Federated Learning (FL) has attracted much interest due to the significant advantages it brings to training deep neural network (DNN) models. However, since communications and computation resources are limited, training DNN models in FL systems face challenges such as elevated computational and communication costs in complex tasks. Sparse training schemes gain increasing attention in order to scale down the dimensionality of each client (i.e., node) transmission. Specifically, sparsification with error correction methods is a promising technique, where only important updates are sent to the parameter server (PS) and the rest are accumulated locally. While error correction methods have shown to achieve a significant sparsification level of the client-to-PS message without harming convergence, pushing sparsity further remains unresolved due to the staleness effect. In this paper, we propose a novel algorithm, dubbed Federated Learning with Accumulated Regularized Embeddings (FLARE), to overcome this challenge. FLARE presents a novel sparse training approach via accumulated pulling of the updated models with regularization on the embeddings in the FL process, providing a powerful solution to the staleness effect, and pushing sparsity to an exceptional level. The performance of FLARE is validated through extensive experiments on diverse and complex models, achieving a remarkable sparsity level (10 times and more beyond the current state-of-the-art) along with significantly improved accuracy. Additionally, an open-source software package has been developed for the benefit of researchers and developers in related fields.

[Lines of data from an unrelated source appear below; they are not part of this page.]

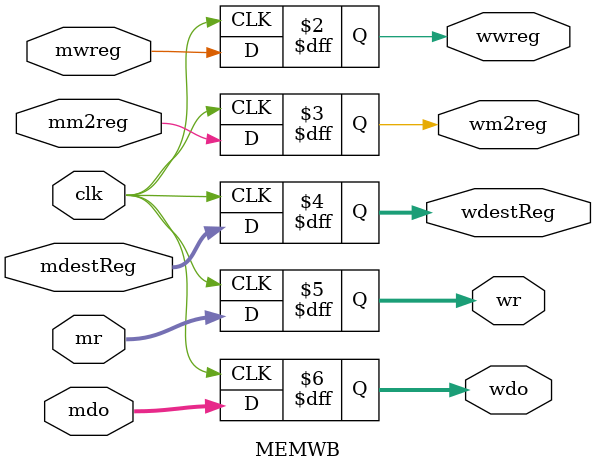
<source format=v>
`timescale 1ns / 1ps

// Module      : DataMem (Data Memory)
// Description : On any signal change, mdo = mr, On negative clock edge, if mwmem = 1: mr = mqb
// Input(s)    : Clock, mwmem, mr, mqb
// Output(s)   : mdo
module dataMem(input clk, input mwmem, input [31:0] mr, input [31:0] mqb, output reg [31:0] mdo);
    
    reg[31:0] dMem[63:0];

    initial begin
        dMem[0]  <= 32'hA00000AA;
        dMem[4]  <= 32'h10000011;
        dMem[8]  <= 32'h20000022;
        dMem[12] <= 32'h30000033;
        dMem[16] <= 32'h40000044;
        dMem[20] <= 32'h50000055;
        dMem[24] <= 32'h60000066;
        dMem[28] <= 32'h70000077;
        dMem[32] <= 32'h80000088;
        dMem[36] <= 32'h90000099;
    end

    //On any signal change set mdo = mr
    always @ (*) begin
        mdo = mr;
    end

    //On negative clock edge, set mdo = mqb if mwmem = 1
    always @(negedge clk) begin
        if(mwmem == 1) begin
            mdo <= mqb;
        end
    end
endmodule


// Module      : MEMWB (Memory Write Back)
// Description : Set all output signals to their respective input signals
// Input(s)    : Clock, mwreg, mm2reg, mdestReg, mr, mdo
// Output(s)   : wwreg, wm2reg, wdestReg, wr, wdo
module MEMWB(
    input clk,

    input mwreg,            output reg wwreg,
    input mm2reg,           output reg wm2reg,
    input [4:0] mdestReg,   output reg [4:0] wdestReg,
    input [31:0] mr,        output reg [31:0] wr,
    input [31:0] mdo,       output reg [31:0] wdo);

    always @(posedge clk) begin
        wwreg <= mwreg;
        wm2reg <= mm2reg;
        wdestReg <= mdestReg;
        wr <= mr;
        wdo <= mdo;
    end
endmodule
</source>
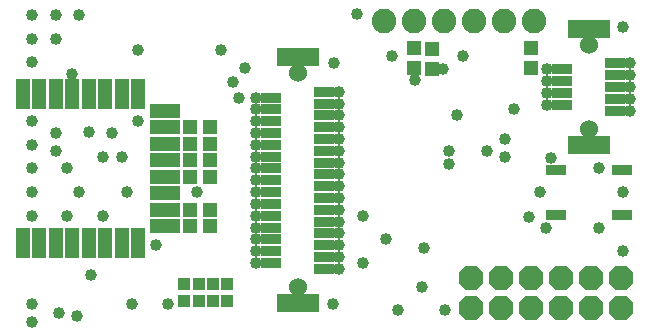
<source format=gts>
G75*
%MOIN*%
%OFA0B0*%
%FSLAX25Y25*%
%IPPOS*%
%LPD*%
%AMOC8*
5,1,8,0,0,1.08239X$1,22.5*
%
%ADD10R,0.03950X0.03950*%
%ADD11R,0.04737X0.05131*%
%ADD12R,0.10446X0.04737*%
%ADD13R,0.04737X0.10446*%
%ADD14C,0.08200*%
%ADD15R,0.05131X0.04737*%
%ADD16C,0.06000*%
%ADD17R,0.06706X0.03556*%
%ADD18R,0.14186X0.05918*%
%ADD19R,0.06800X0.03800*%
%ADD20OC8,0.08200*%
%ADD21C,0.03975*%
D10*
X0099031Y0025634D03*
X0103756Y0025634D03*
X0108480Y0025634D03*
X0113205Y0025634D03*
X0113205Y0031539D03*
X0108480Y0031539D03*
X0103756Y0031539D03*
X0099031Y0031539D03*
D11*
X0100803Y0050634D03*
X0107496Y0050634D03*
X0107496Y0056146D03*
X0100803Y0056146D03*
X0100803Y0067169D03*
X0107496Y0067169D03*
X0107496Y0072681D03*
X0100803Y0072681D03*
X0100803Y0078193D03*
X0100803Y0083705D03*
X0107496Y0083705D03*
X0107496Y0078193D03*
D12*
X0092713Y0078193D03*
X0092713Y0083705D03*
X0092713Y0089217D03*
X0092713Y0072681D03*
X0092713Y0067169D03*
X0092713Y0061657D03*
X0092713Y0056146D03*
X0092713Y0050634D03*
D13*
X0083677Y0045154D03*
X0078165Y0045142D03*
X0072654Y0045142D03*
X0067142Y0045142D03*
X0061630Y0045142D03*
X0056118Y0045142D03*
X0050606Y0045142D03*
X0045094Y0045142D03*
X0045094Y0094709D03*
X0050606Y0094709D03*
X0056118Y0094709D03*
X0061630Y0094709D03*
X0067142Y0094709D03*
X0072654Y0094709D03*
X0078165Y0094709D03*
X0083677Y0094709D03*
D14*
X0165567Y0119138D03*
X0175567Y0119138D03*
X0185567Y0119138D03*
X0195567Y0119138D03*
X0205567Y0119138D03*
X0215567Y0119138D03*
D15*
X0214717Y0109972D03*
X0214717Y0103280D03*
X0181709Y0103193D03*
X0175685Y0103280D03*
X0175685Y0109972D03*
X0181709Y0109886D03*
D16*
X0136794Y0101613D03*
X0136794Y0101606D03*
X0233772Y0111086D03*
X0233772Y0111094D03*
X0233772Y0083141D03*
X0233772Y0083133D03*
X0136794Y0030354D03*
X0136794Y0030346D03*
D17*
X0145652Y0036456D03*
X0145652Y0040393D03*
X0145652Y0044330D03*
X0145652Y0048267D03*
X0145652Y0052204D03*
X0145652Y0056141D03*
X0145652Y0060078D03*
X0145652Y0064015D03*
X0145652Y0067952D03*
X0145652Y0071889D03*
X0145652Y0075826D03*
X0145652Y0079763D03*
X0145652Y0083700D03*
X0145652Y0087637D03*
X0145652Y0091574D03*
X0145652Y0095511D03*
X0127935Y0093543D03*
X0127935Y0089606D03*
X0127935Y0085669D03*
X0127935Y0081731D03*
X0127935Y0077794D03*
X0127935Y0073857D03*
X0127935Y0069920D03*
X0127935Y0065983D03*
X0127935Y0062046D03*
X0127935Y0058109D03*
X0127935Y0054172D03*
X0127935Y0050235D03*
X0127935Y0046298D03*
X0127935Y0042361D03*
X0127935Y0038424D03*
X0224913Y0091212D03*
X0224913Y0095149D03*
X0224913Y0099086D03*
X0224913Y0103023D03*
X0242630Y0104991D03*
X0242630Y0101054D03*
X0242630Y0097117D03*
X0242630Y0093180D03*
X0242630Y0089243D03*
D18*
X0233772Y0077826D03*
X0233772Y0116409D03*
X0136794Y0106928D03*
X0136794Y0025039D03*
D19*
X0222854Y0054461D03*
X0222854Y0069461D03*
X0244854Y0069461D03*
X0244854Y0054461D03*
D20*
X0244701Y0033311D03*
X0234701Y0033311D03*
X0224701Y0033311D03*
X0214701Y0033311D03*
X0204701Y0033311D03*
X0194701Y0033311D03*
X0194701Y0023311D03*
X0204701Y0023311D03*
X0214701Y0023311D03*
X0224701Y0023311D03*
X0234701Y0023311D03*
X0244701Y0023311D03*
D21*
X0048244Y0018744D03*
X0048244Y0024650D03*
X0057299Y0021894D03*
X0063205Y0020713D03*
X0081709Y0024650D03*
X0093520Y0024650D03*
X0067929Y0034492D03*
X0089583Y0044335D03*
X0071866Y0054177D03*
X0063992Y0062051D03*
X0060055Y0054177D03*
X0048244Y0054177D03*
X0048244Y0062051D03*
X0048244Y0069925D03*
X0056118Y0075831D03*
X0056118Y0081736D03*
X0048244Y0077799D03*
X0048244Y0085673D03*
X0067142Y0082130D03*
X0075016Y0081736D03*
X0083677Y0085673D03*
X0078165Y0073862D03*
X0071866Y0073862D03*
X0060055Y0069925D03*
X0079740Y0062051D03*
X0103362Y0062051D03*
X0123047Y0062051D03*
X0123047Y0058114D03*
X0123047Y0054177D03*
X0123047Y0050240D03*
X0123047Y0046303D03*
X0123047Y0042366D03*
X0123047Y0038429D03*
X0148638Y0024650D03*
X0150606Y0036461D03*
X0150606Y0040398D03*
X0150606Y0044335D03*
X0150606Y0048272D03*
X0150606Y0052209D03*
X0150606Y0056146D03*
X0150606Y0060083D03*
X0150606Y0064020D03*
X0150606Y0067944D03*
X0150606Y0067957D03*
X0150606Y0071881D03*
X0150606Y0071894D03*
X0150606Y0075831D03*
X0150606Y0079768D03*
X0150606Y0083705D03*
X0150606Y0087629D03*
X0150606Y0087642D03*
X0150606Y0091579D03*
X0150606Y0095516D03*
X0149031Y0104965D03*
X0168323Y0107327D03*
X0175803Y0099453D03*
X0185252Y0102996D03*
X0191945Y0107327D03*
X0208874Y0089610D03*
X0219898Y0091185D03*
X0219898Y0095122D03*
X0219898Y0099059D03*
X0219898Y0102996D03*
X0245094Y0117169D03*
X0247457Y0104965D03*
X0247457Y0101028D03*
X0247457Y0097091D03*
X0247457Y0093154D03*
X0247457Y0089217D03*
X0237220Y0069925D03*
X0245094Y0062051D03*
X0237220Y0050240D03*
X0245094Y0042366D03*
X0219504Y0050240D03*
X0213992Y0053783D03*
X0217535Y0062051D03*
X0221079Y0073469D03*
X0205724Y0073862D03*
X0199819Y0075831D03*
X0205724Y0079768D03*
X0189976Y0087642D03*
X0187220Y0075831D03*
X0187220Y0071500D03*
X0158480Y0054177D03*
X0166354Y0046303D03*
X0158480Y0038429D03*
X0178165Y0030555D03*
X0170291Y0022681D03*
X0186039Y0022681D03*
X0178953Y0043547D03*
X0123047Y0065988D03*
X0123047Y0069925D03*
X0123047Y0073862D03*
X0123047Y0077799D03*
X0123047Y0081736D03*
X0123047Y0085673D03*
X0123047Y0089610D03*
X0123047Y0093547D03*
X0117142Y0093547D03*
X0115173Y0098665D03*
X0119110Y0103390D03*
X0111236Y0109295D03*
X0083677Y0109295D03*
X0063992Y0121106D03*
X0056118Y0121106D03*
X0048244Y0121106D03*
X0048244Y0113232D03*
X0056118Y0113232D03*
X0048244Y0105358D03*
X0061630Y0101421D03*
X0156512Y0121500D03*
M02*

</source>
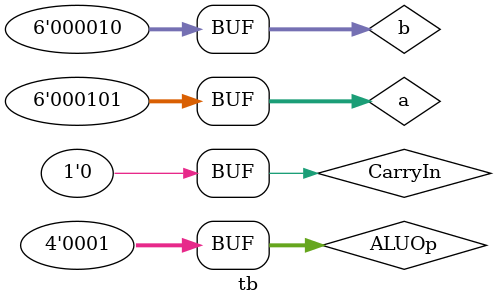
<source format=v>
module tb
(

);
	   reg [5:0] a;
	   reg [5:0] b;
	   reg CarryIn;
	   reg [3:0] ALUOp;
    wire CarryOut;
       
	
	top_ALU_6_bit ALU_6
	(
		.a(a),
		.b(b),
		.CarryIn(CarryIn),
		.ALUOp(ALUOp),
		.Result(Result),
		.CarryOut(CarryOut)
	);
	
	
  initial
    begin
      a = 6'b000101;
      b = 6'b000010;
      ALUOp = 4'h6;
      CarryIn = 1;
      #300 ALUOp = 4'h2;
      CarryIn = 0;
      #300 ALUOp = 4'h1;
    end
	
	initial
	$monitor("Time = ",$time, "---> Output = %d",a,b,CarryIn,Result,CarryOut);
endmodule

</source>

翻译：联邦学习（FL）因其在训练深度神经网络（DNN）模型方面带来的显著优势而备受关注。然而，由于通信与计算资源有限，在联邦学习系统中训练DNN模型面临着复杂任务中计算与通信成本高昂等挑战。为降低各客户端（即节点）传输的维度，稀疏训练方案日益受到重视。具体而言，结合误差校正的稀疏化是一种前景广阔的技术，其中仅重要更新被发送至参数服务器（PS），其余更新则在本地累积。尽管误差校正方法已被证明能在不影响收敛的前提下实现客户端到PS消息的显著稀疏化，但由于陈旧效应的影响，进一步提升稀疏度仍是一个未解决的问题。本文提出一种新颖算法，称为基于累积正则化嵌入的联邦学习（FLARE），以克服这一挑战。FLARE通过在联邦学习过程中对嵌入施加正则化并累积拉取更新模型，提出了一种创新的稀疏训练方法，为陈旧效应提供了强有力的解决方案，并将稀疏度推至卓越水平。通过在不同复杂模型上进行大量实验，验证了FLARE的性能，其实现了显著的稀疏度（超越当前最佳水平10倍以上）并显著提升了准确率。此外，为便利相关领域的研究者与开发者，已开发并开源相应的软件工具包。